Limitations & Future Work¶
- Deterministic Environment Assumption: Merging states on a graph assumes the environment is deterministic (executing the same action in the same state leads to the same successor). The effectiveness of state merging may decrease significantly in stochastic environments.
- State Definition Reliance on Manual Design: It is necessary to define what constitutes the "same state" (the paper uses deterministic parts of environmental observations). Determining state equivalence in open-domain tasks (such as free-text dialogue) may be difficult.
- Cost Function \(c(s,\boldsymbol{a})\) Simplified to 1: In experiments, all transition costs were set to 1. The effects of non-uniform costs (such as actual time or monetary costs of tool calls) have not been explored.
- Graph Construction within a Single Training Iteration: The graph for each iteration is based only on current rollout data and does not accumulate historical experience across iterations.
Related Work & Insights¶
- GRPO (Shao et al., 2024): The foundation of group-level RL; GraphGPO retains its core advantage of being critic-free.
- GiGPO (Feng et al., 2025b): Introduces step-level grouping but still relies on trajectory outcomes; GraphGPO achieves complete decoupling through the graph structure.
- PPO (Schulman et al., 2017): The policy optimization objective of GraphGPO follows the PPO clipped objective framework.
- Insight: The graph structure perspective offers a new path for RL credit assignment.
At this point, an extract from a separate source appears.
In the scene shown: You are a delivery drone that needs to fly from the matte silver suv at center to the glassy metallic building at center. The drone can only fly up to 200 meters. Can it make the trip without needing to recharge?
Similar ideas could be applied to Chain-of-Thought scenarios such as code generation and mathematical reasoning.
Rating¶
- Novelty: ⭐⭐⭐⭐ — The idea of aggregating trajectories into a state transition graph for credit assignment is novel and intuitively clear.
- Experimental Thoroughness: ⭐⭐⭐⭐ — Covers both text and vision agent tasks, includes complete ablations, and provides a thorough overhead analysis.
- Writing Quality: ⭐⭐⭐⭐ — Clear motivation, intuitive illustrations, and close integration of theory and experiments.
- Value: ⭐⭐⭐⭐ — Provides a practical and low-cost improvement for credit assignment in LLM agent RL training.